### EXERCISE AIM
Please restate the material below word for word, from the first line through the one that contains "thumb ip: (688, 654)", inclusive.

--------------------------------

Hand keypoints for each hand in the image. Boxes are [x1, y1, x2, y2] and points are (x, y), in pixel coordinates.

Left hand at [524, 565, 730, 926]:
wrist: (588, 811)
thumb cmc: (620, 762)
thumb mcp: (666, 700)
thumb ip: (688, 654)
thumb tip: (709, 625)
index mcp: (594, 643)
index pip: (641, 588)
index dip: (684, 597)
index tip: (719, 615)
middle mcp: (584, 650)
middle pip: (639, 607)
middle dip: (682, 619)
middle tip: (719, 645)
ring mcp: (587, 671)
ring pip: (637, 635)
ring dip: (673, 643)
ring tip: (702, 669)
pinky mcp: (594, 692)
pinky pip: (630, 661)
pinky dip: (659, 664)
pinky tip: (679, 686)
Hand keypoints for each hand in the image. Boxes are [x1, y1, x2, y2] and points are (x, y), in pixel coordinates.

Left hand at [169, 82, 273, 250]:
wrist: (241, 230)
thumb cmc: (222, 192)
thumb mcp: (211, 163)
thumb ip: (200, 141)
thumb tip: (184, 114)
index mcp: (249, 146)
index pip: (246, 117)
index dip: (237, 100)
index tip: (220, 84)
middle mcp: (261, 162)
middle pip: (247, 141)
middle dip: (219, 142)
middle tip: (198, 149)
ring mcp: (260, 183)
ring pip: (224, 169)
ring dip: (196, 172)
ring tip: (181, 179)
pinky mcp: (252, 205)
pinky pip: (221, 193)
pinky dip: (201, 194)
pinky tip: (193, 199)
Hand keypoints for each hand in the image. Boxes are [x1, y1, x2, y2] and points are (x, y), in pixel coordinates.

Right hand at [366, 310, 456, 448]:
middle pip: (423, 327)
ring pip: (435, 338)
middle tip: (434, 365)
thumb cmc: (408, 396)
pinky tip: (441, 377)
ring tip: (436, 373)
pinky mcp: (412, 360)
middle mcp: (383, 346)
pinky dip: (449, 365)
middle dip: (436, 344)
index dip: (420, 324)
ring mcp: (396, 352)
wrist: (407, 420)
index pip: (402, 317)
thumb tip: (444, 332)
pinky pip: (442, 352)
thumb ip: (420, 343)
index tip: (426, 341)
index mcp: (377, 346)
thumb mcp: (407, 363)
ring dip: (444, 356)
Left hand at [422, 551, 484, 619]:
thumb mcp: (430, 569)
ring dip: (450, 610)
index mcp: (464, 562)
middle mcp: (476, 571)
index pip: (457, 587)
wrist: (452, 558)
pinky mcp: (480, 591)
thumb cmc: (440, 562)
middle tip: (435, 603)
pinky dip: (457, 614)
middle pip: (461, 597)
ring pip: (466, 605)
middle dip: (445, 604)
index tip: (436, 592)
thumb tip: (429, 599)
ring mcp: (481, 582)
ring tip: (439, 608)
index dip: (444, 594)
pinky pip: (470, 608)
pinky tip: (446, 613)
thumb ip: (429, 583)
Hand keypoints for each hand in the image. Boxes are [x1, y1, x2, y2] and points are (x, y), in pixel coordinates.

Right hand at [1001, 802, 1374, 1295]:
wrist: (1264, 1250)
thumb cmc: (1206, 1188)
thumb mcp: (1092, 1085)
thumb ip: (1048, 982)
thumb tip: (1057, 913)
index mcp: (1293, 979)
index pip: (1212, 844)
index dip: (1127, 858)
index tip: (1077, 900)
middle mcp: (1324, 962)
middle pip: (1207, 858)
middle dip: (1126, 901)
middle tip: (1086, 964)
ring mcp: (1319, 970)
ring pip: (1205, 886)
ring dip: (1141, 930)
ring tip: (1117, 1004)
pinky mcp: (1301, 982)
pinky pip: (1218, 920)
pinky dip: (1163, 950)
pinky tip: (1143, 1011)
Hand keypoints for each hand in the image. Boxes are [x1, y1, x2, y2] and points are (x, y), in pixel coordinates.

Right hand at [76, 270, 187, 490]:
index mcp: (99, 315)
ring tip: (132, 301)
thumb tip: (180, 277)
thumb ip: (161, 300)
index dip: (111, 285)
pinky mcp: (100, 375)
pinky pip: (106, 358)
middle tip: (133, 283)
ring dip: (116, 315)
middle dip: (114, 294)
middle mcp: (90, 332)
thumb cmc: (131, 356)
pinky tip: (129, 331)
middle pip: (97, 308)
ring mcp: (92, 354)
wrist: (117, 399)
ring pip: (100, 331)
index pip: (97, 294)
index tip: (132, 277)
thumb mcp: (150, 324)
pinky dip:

--------------------------------

### COMPLETED TASK
Hand keypoints for each hand in the image. Boxes are [x1, y1, x2, y2] and points are (x, y), in pixel coordinates.

Left hand at [524, 565, 730, 926]:
wrist: (588, 811)
thumb cmc: (620, 762)
thumb mcp: (666, 700)
thumb ip: (688, 654)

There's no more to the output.